Quick aside: at my 6-week check-up where I processed my labor, my amazing OB told me that the cervical exam was likely done incorrectly, and that it’s also somewhat common for the CTG to not pick-up on contractions if it’s not strapped around your abdomen tight enough.

With the news that I “wasn’t” dilated, the OB came in and said it would be a long day ahead, and that I wouldn’t go into labor for many, many hours. My contractions were very strong at this point, but we waited to get brought up to L&D. Once finally in the delivery room, I told my nurse I’d like an epidural. She said no, that it was way too early, and had me start filling out paperwork: I had to time my signatures in-between intense contractions. About 10 min. later, with the pen and clipboard in my hands, Frida decided to literally fly out of mama! She came so quickly, that the OB ran in only in time to put one glove on, catching her one handed! My daughter is named after the artist Frida Kahlo and I love that I can share this quote with my Frida one day when I’m telling her about her birth: "Feet, what do I need you for when I have wings to fly.”

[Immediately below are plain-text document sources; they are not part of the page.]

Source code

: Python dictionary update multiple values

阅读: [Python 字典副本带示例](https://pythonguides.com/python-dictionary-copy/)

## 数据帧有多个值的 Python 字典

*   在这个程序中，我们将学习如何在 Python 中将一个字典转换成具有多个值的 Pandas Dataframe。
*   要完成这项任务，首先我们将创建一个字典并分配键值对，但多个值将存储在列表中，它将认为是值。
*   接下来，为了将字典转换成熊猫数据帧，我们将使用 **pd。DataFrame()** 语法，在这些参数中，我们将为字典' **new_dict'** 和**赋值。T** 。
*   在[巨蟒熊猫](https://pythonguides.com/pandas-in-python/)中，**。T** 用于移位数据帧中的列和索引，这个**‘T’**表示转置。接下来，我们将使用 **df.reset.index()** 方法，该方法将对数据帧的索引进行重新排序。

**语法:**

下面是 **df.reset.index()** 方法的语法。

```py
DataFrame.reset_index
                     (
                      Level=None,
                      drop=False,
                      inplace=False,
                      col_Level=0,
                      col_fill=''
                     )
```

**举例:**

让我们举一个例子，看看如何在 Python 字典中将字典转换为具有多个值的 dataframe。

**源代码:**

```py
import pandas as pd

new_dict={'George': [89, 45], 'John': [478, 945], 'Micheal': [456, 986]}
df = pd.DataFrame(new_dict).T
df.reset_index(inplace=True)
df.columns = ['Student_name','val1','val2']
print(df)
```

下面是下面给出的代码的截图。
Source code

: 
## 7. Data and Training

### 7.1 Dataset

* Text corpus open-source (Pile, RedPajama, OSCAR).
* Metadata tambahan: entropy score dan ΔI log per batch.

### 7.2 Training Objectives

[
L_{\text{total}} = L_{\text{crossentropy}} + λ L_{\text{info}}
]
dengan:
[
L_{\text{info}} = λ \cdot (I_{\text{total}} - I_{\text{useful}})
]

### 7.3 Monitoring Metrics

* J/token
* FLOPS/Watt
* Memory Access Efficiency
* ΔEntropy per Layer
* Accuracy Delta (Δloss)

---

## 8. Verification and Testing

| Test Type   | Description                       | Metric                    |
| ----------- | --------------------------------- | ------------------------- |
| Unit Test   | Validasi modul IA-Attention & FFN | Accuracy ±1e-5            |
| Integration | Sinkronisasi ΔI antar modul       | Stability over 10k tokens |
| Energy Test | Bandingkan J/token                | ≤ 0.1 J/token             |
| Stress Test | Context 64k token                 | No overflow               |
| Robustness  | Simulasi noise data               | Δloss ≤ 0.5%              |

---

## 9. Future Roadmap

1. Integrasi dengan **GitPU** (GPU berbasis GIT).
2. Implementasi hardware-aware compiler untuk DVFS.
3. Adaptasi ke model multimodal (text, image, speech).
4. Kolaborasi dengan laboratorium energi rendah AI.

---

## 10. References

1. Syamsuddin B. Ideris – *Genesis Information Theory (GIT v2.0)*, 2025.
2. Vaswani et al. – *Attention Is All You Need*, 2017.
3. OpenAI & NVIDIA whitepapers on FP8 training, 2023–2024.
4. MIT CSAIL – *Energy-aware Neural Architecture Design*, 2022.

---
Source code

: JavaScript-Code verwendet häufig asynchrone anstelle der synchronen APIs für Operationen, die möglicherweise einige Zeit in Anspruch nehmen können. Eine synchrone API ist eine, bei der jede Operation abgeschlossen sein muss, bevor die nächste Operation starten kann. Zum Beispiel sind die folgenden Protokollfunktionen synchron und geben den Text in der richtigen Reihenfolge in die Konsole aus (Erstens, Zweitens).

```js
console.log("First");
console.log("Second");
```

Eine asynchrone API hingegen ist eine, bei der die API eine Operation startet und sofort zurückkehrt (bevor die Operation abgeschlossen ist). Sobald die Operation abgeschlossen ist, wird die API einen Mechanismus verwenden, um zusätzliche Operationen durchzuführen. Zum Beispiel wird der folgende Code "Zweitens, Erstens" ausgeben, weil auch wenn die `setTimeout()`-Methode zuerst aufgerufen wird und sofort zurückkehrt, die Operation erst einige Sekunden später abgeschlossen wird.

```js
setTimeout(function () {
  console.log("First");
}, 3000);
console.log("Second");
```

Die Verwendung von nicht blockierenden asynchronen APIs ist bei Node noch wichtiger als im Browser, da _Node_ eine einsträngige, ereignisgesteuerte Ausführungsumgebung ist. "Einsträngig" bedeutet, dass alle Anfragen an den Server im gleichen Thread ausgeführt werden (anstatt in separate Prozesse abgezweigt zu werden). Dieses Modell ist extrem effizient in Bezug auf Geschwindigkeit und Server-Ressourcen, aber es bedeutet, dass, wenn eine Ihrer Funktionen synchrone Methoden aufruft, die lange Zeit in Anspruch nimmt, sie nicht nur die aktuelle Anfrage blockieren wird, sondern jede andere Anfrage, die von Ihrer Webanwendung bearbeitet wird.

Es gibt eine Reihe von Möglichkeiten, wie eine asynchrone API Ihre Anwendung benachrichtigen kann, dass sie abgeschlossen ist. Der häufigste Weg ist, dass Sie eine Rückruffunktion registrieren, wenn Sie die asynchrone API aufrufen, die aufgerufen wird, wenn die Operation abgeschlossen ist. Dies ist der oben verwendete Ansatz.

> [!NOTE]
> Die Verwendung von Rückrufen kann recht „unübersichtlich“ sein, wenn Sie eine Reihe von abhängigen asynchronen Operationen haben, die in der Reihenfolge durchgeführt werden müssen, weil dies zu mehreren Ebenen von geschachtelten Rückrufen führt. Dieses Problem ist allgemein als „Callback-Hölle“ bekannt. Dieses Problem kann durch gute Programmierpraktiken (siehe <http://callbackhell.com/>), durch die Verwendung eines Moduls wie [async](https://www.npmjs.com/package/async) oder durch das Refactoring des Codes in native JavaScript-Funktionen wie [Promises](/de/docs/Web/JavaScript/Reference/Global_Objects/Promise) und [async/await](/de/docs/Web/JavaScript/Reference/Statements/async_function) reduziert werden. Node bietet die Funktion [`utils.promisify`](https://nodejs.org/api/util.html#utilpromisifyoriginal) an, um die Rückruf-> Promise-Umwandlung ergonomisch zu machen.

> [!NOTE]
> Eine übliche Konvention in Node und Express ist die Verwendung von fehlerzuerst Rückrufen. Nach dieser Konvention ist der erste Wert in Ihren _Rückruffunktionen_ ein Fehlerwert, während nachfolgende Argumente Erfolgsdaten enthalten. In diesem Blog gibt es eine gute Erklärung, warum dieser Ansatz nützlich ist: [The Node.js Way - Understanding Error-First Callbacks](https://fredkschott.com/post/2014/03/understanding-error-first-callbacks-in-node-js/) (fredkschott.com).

I’m forever thankful for therapy and for communities like DNM, but it still is hard to swallow that I arrived at the hospital in active labor, but I was told that day that I wasn’t, many times, by many different healthcare workers. I share all of this information about my labor and delivery in solidarity with all of the other NICU mamas who didn’t feel like their voice was heard, or who were made to feel bad at any point during their birth experience (or after it) for asking for what you wanted or needed. Beautiful mamas, you did nothing wrong!

Frida had a relatively straightforward 13-day NICU stay (sprinkled with some setbacks and scary moments). The main focus of her stay was on needing to master the art of sucking, swallowing and breathing at the same time so that she could eat. I get really emotional thinking about my favorite NICU nurse, and how much she cared for both Frida and mama during those two weeks. I’ll never forget arriving at the NICU on one of many challenging mornings in a dress covered in spilled breast milk, with greasy hair a mess and with bloodshot eyes from crying; lash extensions falling off every time I blinked. That angel of a nurse looked at me and then genuinely complimented me on the color of my hair. When I then gave her a mere teaspoon of pumped breastmilk, she took it so excitedly saying, “Go mom! Great work!” Frida and I would have never survived the NICU without her love and deep care for NICU babies AND their mamas alike!

While my delivery day was certainly not the happiest day of my life, I can safely say bringing Frida home from the NICU was! My Frida continues to live up to her name more and more each day. Just like the artist, she is so very brave, strong-willed and determined. Frida knew she was ready to be born 6 weeks early and wasn’t interested in the world telling her she wasn’t!”